Le  3 décembre 2021, le Conseil constitutionnel s’est prononcé sur la licéité de la collecte des données personnelles sur réquisition de données informatiques par le procureur de la République dans le cadre d’une enquête préliminaire. La décision

La question de la collecte des données nominatives lors de mesure d’enquête administrative ou d’enquête préliminaire a déjà été signalée ici à propos de l’HADOPI et de la collecte massive et préalable de données auprès des opérateurs de téléphonies.

La Cour de justice s’est également prononcée sur cette question plus récemment par une décision du 5 avril 2022.

Les dispositions contestées de la loi française: 

  1. L’article 77-1-1 du code de procédure pénale, dans sa rédaction résultant de la loi 24 décembre 2020, prévoit :
    « Le procureur de la République ou, sur autorisation de celui-ci, l’officier ou l’agent de police judiciaire, peut, par tout moyen, requérir de toute personne, de tout établissement ou organisme privé ou public ou de toute administration publique qui sont susceptibles de détenir des informations intéressant l’enquête, y compris celles issues d’un système informatique ou d’un traitement de données nominatives, de lui remettre ces informations, notamment sous forme numérique, le cas échéant selon des normes fixées par voie réglementaire, sans que puisse lui être opposée, sans motif légitime, l’obligation au secret professionnel. Lorsque les réquisitions concernent des personnes mentionnées aux articles 56-1 à 56-5, la remise des informations ne peut intervenir qu’avec leur accord.
    « En cas d’absence de réponse de la personne aux réquisitions, les dispositions du second alinéa de l’article 60-1 sont applicables.
    « Le dernier alinéa de l’article 60-1 est également applicable.
    « Le procureur de la République peut, par la voie d’instructions générales prises en application de l’article 39-3, autoriser les officiers ou agents de police judiciaire, pour des catégories d’infractions qu’il détermine, à requérir de toute personne, de tout établissement ou organisme privé ou public ou de toute administration publique, de leur remettre des informations intéressant l’enquête qui sont issues d’un système de vidéoprotection. Le procureur est avisé sans délai de ces réquisitions. Ces instructions générales ont une durée qui ne peut excéder six mois. Elles peuvent être renouvelées ».
  2. L’article 77-1-2 du même code, dans sa rédaction résultant de la loi du 23 mars 2019, prévoit :
    « Sur autorisation du procureur de la République, l’officier ou l’agent de police judiciaire peut procéder aux réquisitions prévues par le premier alinéa de l’article 60-2.
    « Sur autorisation du juge des libertés et de la détention saisi à cette fin par le procureur de la République, l’officier ou l’agent de police peut procéder aux réquisitions prévues par le deuxième alinéa de l’article 60-2.
    « Les organismes ou personnes concernés mettent à disposition les informations requises par voie télématique ou informatique dans les meilleurs délais.
    « Le fait de refuser de répondre sans motif légitime à ces réquisitions est puni conformément aux dispositions du quatrième alinéa de l’article 60-2 ».

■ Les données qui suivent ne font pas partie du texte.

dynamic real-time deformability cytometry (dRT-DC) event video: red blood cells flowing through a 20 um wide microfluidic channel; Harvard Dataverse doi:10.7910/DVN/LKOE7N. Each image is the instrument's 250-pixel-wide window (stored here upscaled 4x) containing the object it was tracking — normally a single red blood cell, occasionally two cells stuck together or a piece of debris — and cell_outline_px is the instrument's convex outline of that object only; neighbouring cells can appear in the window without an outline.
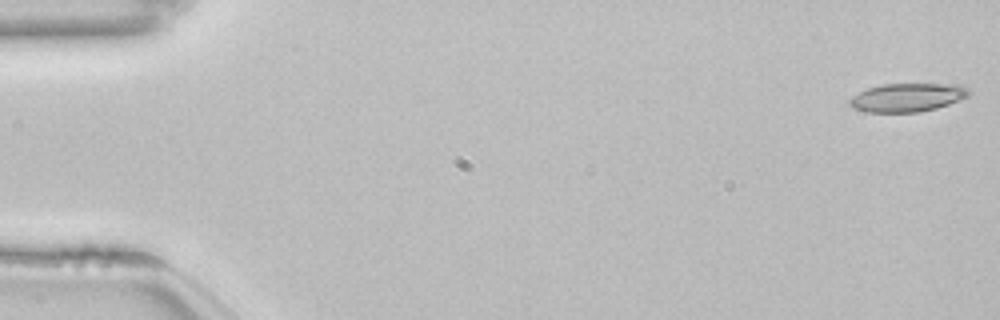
{"species": "common noctule bat (a hibernating species)", "species_latin": "Nyctalus noctula", "temperature_condition": "room temperature", "stored_images_in_passage": 54, "camera_frame_rate_fps": 3000, "um_per_image_px": 0.085, "animal": {"sex": "female", "body_mass_g": 22.7, "forearm_length_mm": 54.2}, "frame": {"image": 1, "passage_image": 1, "time_ms": 0.0, "image_size_px": [1000, 320], "cell_outline_px": [[972, 92], [968, 96], [948, 104], [936, 108], [920, 112], [868, 112], [852, 108], [848, 104], [848, 100], [852, 96], [868, 88], [880, 84], [940, 84], [968, 88]], "centroid_in_image_um": [77.06, 8.29], "position_along_channel_um": 7.9, "area_um2": 19.59}}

Le 3 décembre 2021, le Conseil constitutionnel s’est prononcé sur la compatibilité de ces dispositions :

  • Qui permettent « au procureur de la République d’autoriser, sans contrôle préalable d’une juridiction indépendante, la réquisition d’informations issues d’un système informatique ou d’un traitement de données nominatives, qui comprennent les données de connexion. »
  • Au regard du droit de l’Union européenne et, d’autre part, du droit au respect de la vie privée, ainsi que des droits de la défense et du droit à un recours juridictionnel effectif.

Ce que dit le Conseil Constitutionnel.

  • Sur le droit de l’Union invoqué :

….sans qu’il soit besoin de se prononcer ni sur le grief tiré de la méconnaissance du droit de l’Union européenne qu’il n’appartient pas, au demeurant, au Conseil constitutionnel d’examiner..

  • Au regard des dispositions nationales :

D’une part, les données de connexion comportent notamment les données relatives à l’identification des personnes, à leur localisation et à leurs contacts téléphoniques et numériques ainsi qu’aux services de communication au public en ligne qu’elles consultent. Compte tenu de leur nature, de leur diversité et des traitements dont elles peuvent faire l’objet, les données de connexion fournissent sur les personnes en cause ainsi que, le cas échéant, sur des tiers, des informations nombreuses et précises, particulièrement attentatoires à leur vie privée.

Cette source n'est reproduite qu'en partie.